Let us assume that the number of ways of placing the remaining P’s in remaining boxes as $'y'$
Now, we get the number of ways of placing 3 P’s in 5 boxes by selecting the 3 boxes from 5 boxes as
\begin{align} & \Rightarrow y={}^{5}{{C}_{3}} \\ & \Rightarrow y=\dfrac{5!}{3!\left( 5-3 \right)!} \\ & \Rightarrow y=10 \\ \end{align}
Now, let us assume that the total number of ways of placing 6 P’s in given 8 boxes as $'N'$
Here, we can see that the total number of ways of placing 6 P’s in given 8 boxes in the required condition is the combination of number of ways of placing one P in each column and number of ways of placing the remaining P’s in remaining boxes
Therefore, we get the required number of ways as
\begin{align} & \Rightarrow N=x+y \\ & \Rightarrow N=16+10 \\ & \Rightarrow N=26 \\ \end{align}
Therefore, the number of ways of placing 6 P’s in given 8 boxes such that each column has at least 1 P is 26.
So, option (b) is the correct answer.
So, the correct answer is “Option (b)”.

Note: Students may make mistakes in understanding the permutations and combinations.

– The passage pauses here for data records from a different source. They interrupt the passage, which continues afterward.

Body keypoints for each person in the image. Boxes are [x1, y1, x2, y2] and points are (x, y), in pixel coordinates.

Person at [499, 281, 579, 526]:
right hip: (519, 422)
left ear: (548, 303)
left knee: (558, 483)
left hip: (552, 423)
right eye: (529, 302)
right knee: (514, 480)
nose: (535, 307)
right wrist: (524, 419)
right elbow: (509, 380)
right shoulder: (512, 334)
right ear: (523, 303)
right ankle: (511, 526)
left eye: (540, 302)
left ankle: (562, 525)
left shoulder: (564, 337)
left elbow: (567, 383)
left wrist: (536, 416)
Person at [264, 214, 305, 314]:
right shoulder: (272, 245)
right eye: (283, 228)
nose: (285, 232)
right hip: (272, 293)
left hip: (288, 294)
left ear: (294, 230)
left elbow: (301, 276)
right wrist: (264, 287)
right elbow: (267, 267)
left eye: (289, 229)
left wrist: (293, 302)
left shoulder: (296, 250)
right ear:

The first part that is the number of ways of placing one P in each column will be the permutations of the number of ways of placing one P in first, second and third columns. So we get
\begin{align} & \Rightarrow x=2\times 4\times 2 \\ & \Rightarrow x=16 \\ \end{align}
Now, the final part that is the number of ways of placing 6 P’s in 8 boxes in the required condition is the combination of number of ways of placing one P in each column and number of ways of placing the remaining P’s in remaining boxes. So we get
$\Rightarrow N=x+y$
These parts need to be taken care of, which is permutations and which combinations are important in this problem.